= 43S preinitiation complex =

The 43S preinitiation complex (43S PIC) is a ribonucleoprotein complex that exists during an early step of eukaryotic translation initiation. The 43S PIC contains the small ribosomal subunit (40S) bound by the initiation factors eIF1, eIF1A, eIF3, and the eIF2-Met-tRNA_{i}^{Met}-GTP ternary complex (eIF2-TC).

==Function==
The 43S is an important intermediate complex during cap-dependent initiation in translation. In the canonical model of translation initiation, the 43S PIC is pre-formed as a stable complex and recruited to the 5' cap of eukaryotic messenger RNAs (mRNAs) by the eIF4F complex. The 43S PIC then "scans" in the 5' --> 3' direction along the mRNA in an ATP-dependent fashion (via eIF4A and/or other RNA helicases such as Ded1/DDX3 and DHX29) to locate the start codon.
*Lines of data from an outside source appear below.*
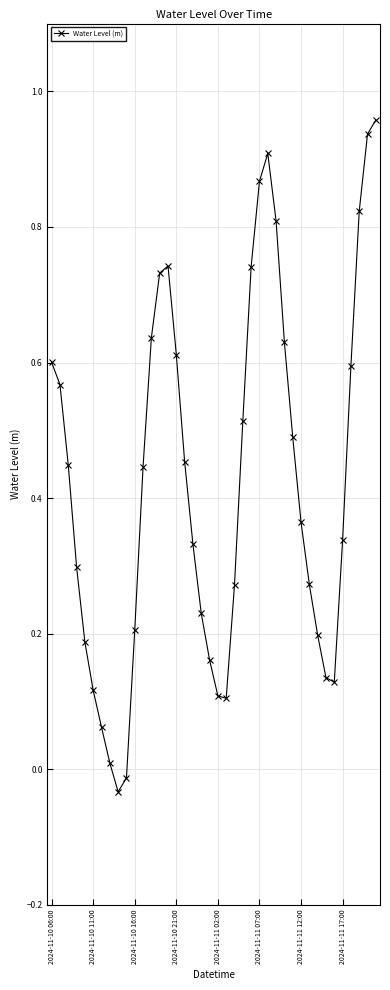

How many interior local valleys (lower than both neighbors) does the data have?

3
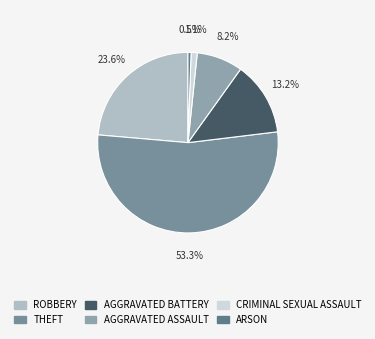

Which slice represents more than half of the pie?

THEFT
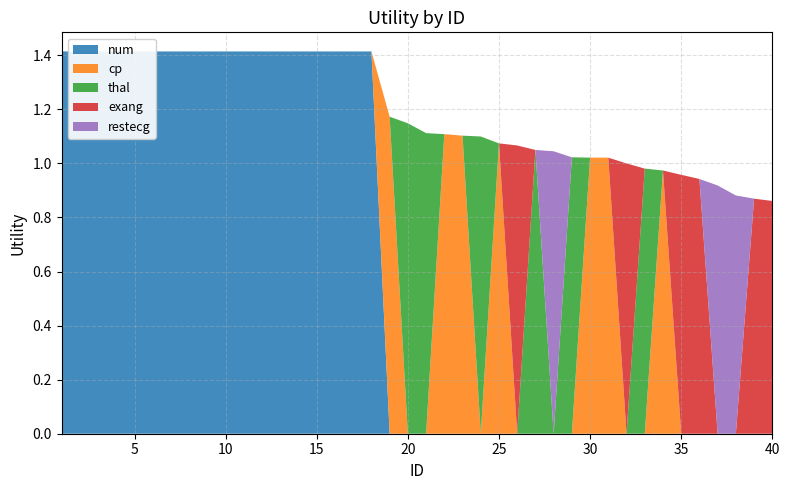

Reading left to right, list all the values displayed in this chart.

num: 1.4	1.4	1.4	1.4	1.4	1.4	1.4	1.4	1.4	1.4	1.4	1.4	1.4	1.4	1.4	1.4	1.4	1.4	0.0	0.0	0.0	0.0	0.0	0.0	0.0	0.0	0.0	0.0	0.0	0.0	0.0	0.0	0.0	0.0	0.0	0.0	0.0	0.0	0.0	0.0
cp: 0.0	0.0	0.0	0.0	0.0	0.0	0.0	0.0	0.0	0.0	0.0	0.0	0.0	0.0	0.0	0.0	0.0	0.0	1.2	0.0	0.0	1.1	1.1	0.0	1.1	0.0	0.0	0.0	0.0	1.0	1.0	0.0	0.0	1.0	0.0	0.0	0.0	0.0	0.0	0.0
thal: 0.0	0.0	0.0	0.0	0.0	0.0	0.0	0.0	0.0	0.0	0.0	0.0	0.0	0.0	0.0	0.0	0.0	0.0	0.0	1.1	1.1	0.0	0.0	1.1	0.0	0.0	1.0	0.0	1.0	0.0	0.0	0.0	1.0	0.0	0.0	0.0	0.0	0.0	0.0	0.0
exang: 0.0	0.0	0.0	0.0	0.0	0.0	0.0	0.0	0.0	0.0	0.0	0.0	0.0	0.0	0.0	0.0	0.0	0.0	0.0	0.0	0.0	0.0	0.0	0.0	0.0	1.1	0.0	0.0	0.0	0.0	0.0	1.0	0.0	0.0	1.0	0.9	0.0	0.0	0.9	0.9
restecg: 0.0	0.0	0.0	0.0	0.0	0.0	0.0	0.0	0.0	0.0	0.0	0.0	0.0	0.0	0.0	0.0	0.0	0.0	0.0	0.0	0.0	0.0	0.0	0.0	0.0	0.0	0.0	1.0	0.0	0.0	0.0	0.0	0.0	0.0	0.0	0.0	0.9	0.9	0.0	0.0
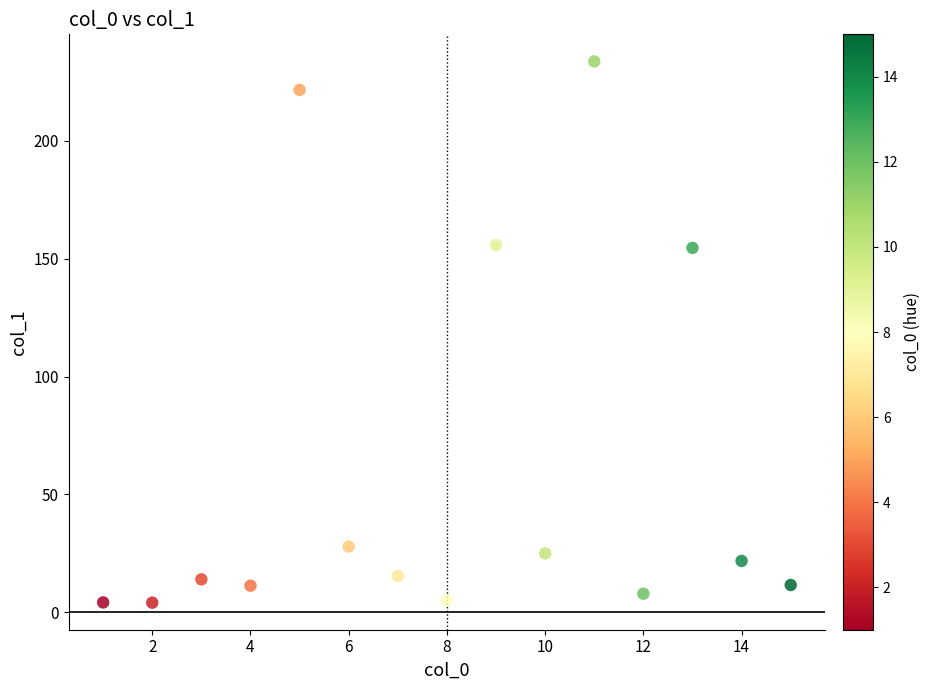

What is the range of X values (max minus min)?

14.0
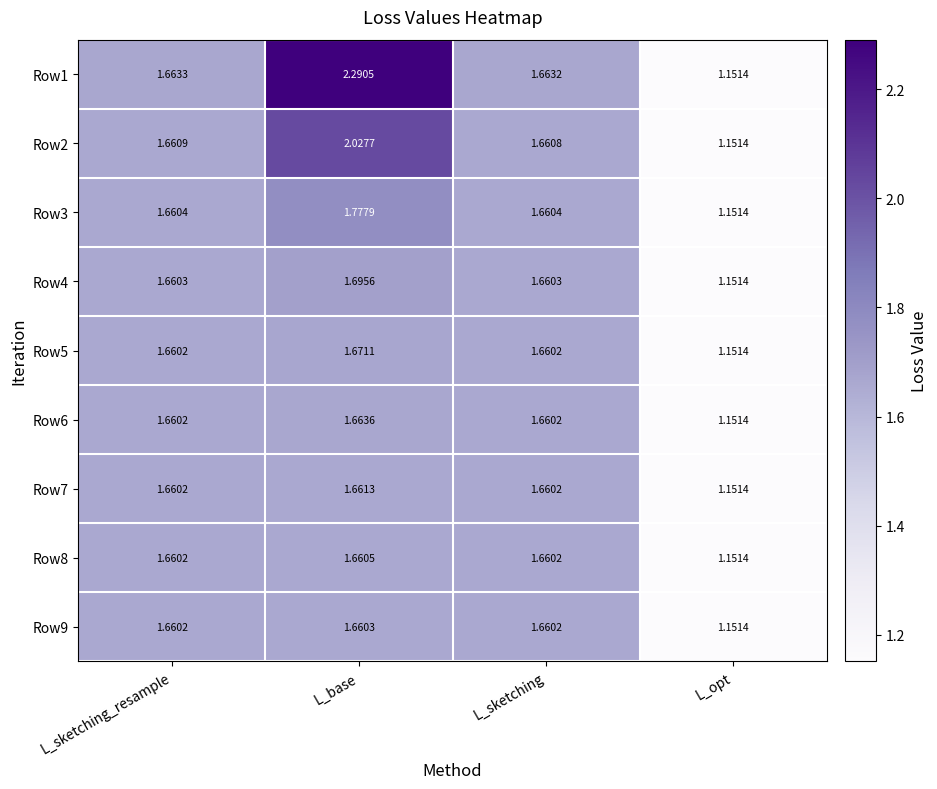

At which category is the sum across all series the highest?

L_base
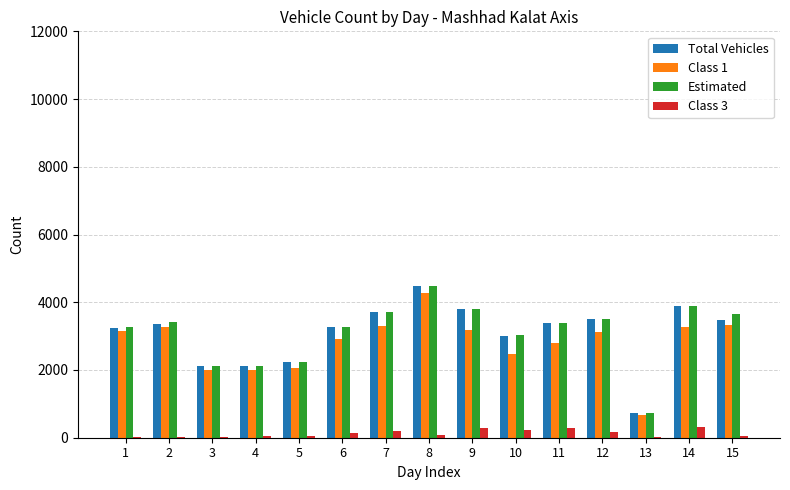

At which category is the sum across all series the highest?

8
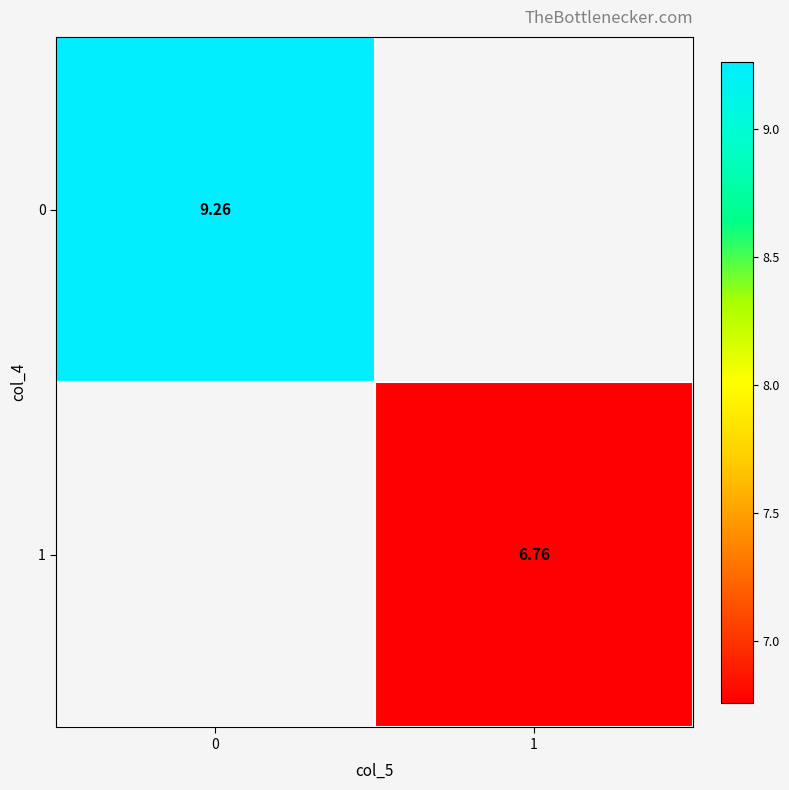

How many positive values does the 0 series have?

1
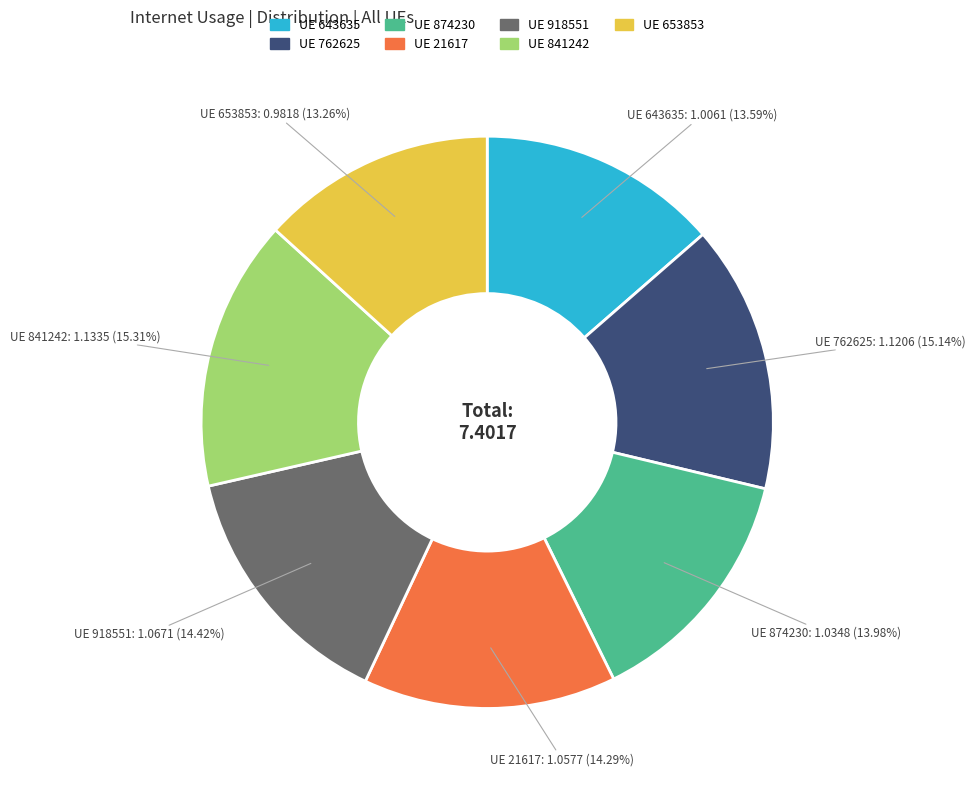

How many segments does this pie chart have?

7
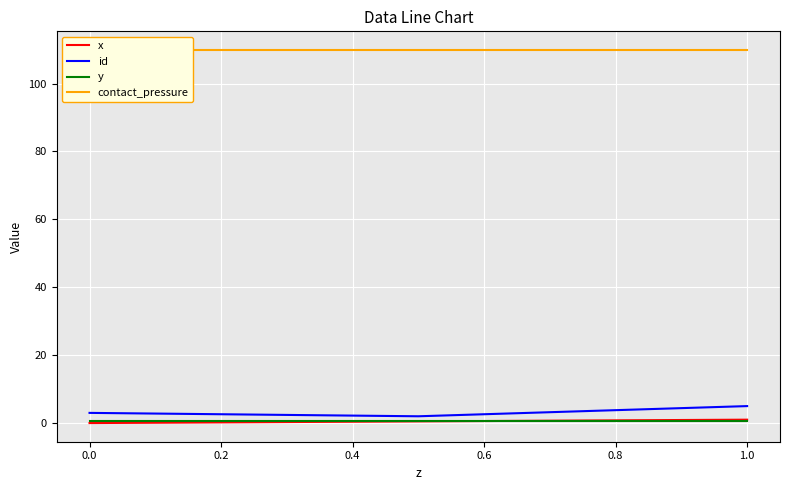

What is the value of the contact_pressure point at the 3rd from the left?

109.9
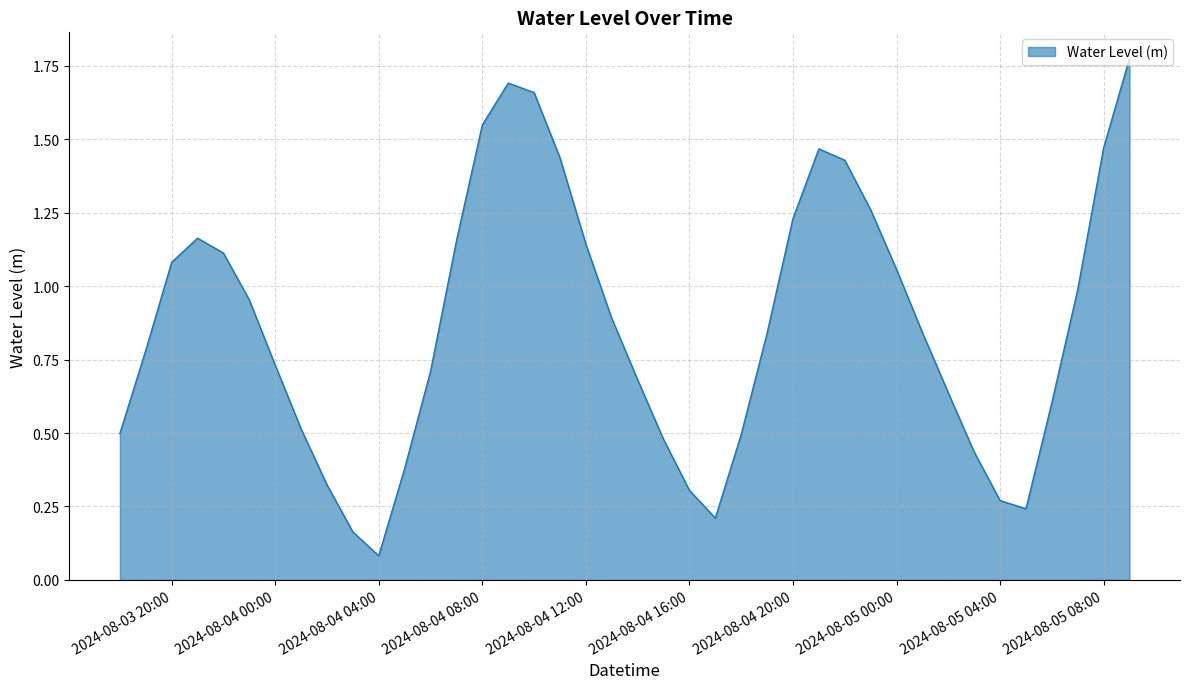

How many lines are shown in the chart?

1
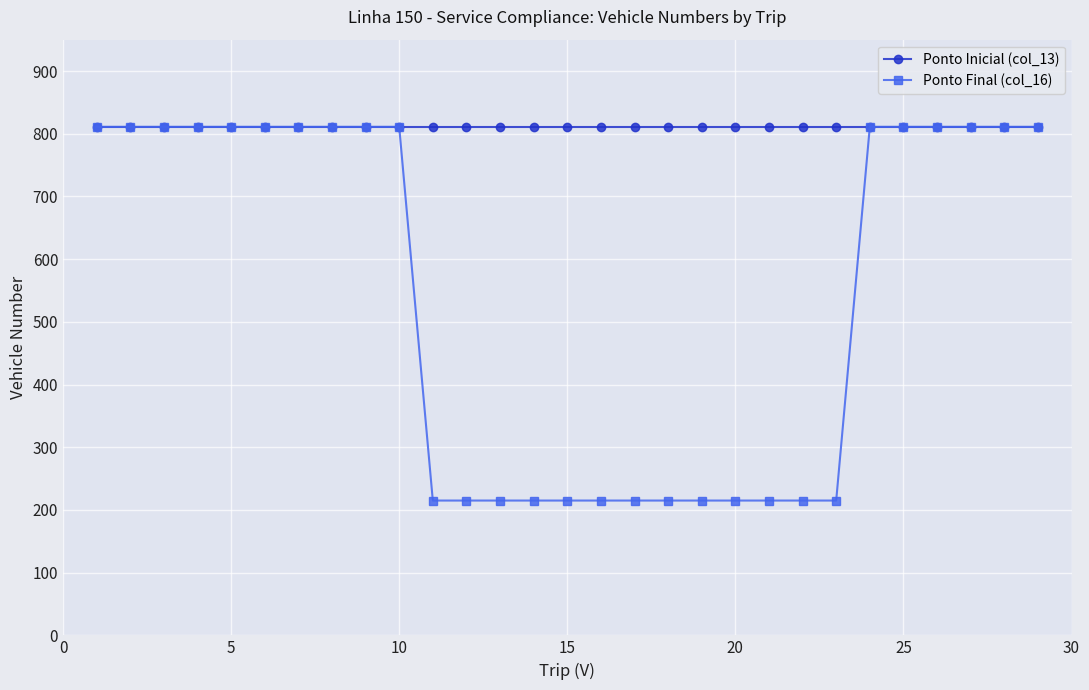

What is the value of the Ponto Final (col_16) point at the 23rd from the left?

215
Start codon recognition occurs through base-pairing between the Met-tRNA_{i}^{Met} and AUG in the ribosomal P-site and a number of associated changes, and is followed by joining of the large 60S ribosomal subunit to form the 80S ribosome.

==Structure==
Due to its size and complexity, the 43S PIC has eluded high resolution structural characterization. However, combined approaches including cryo-EM, cross-linking, and the structural characterization of individual components, has led to models for the complex organization.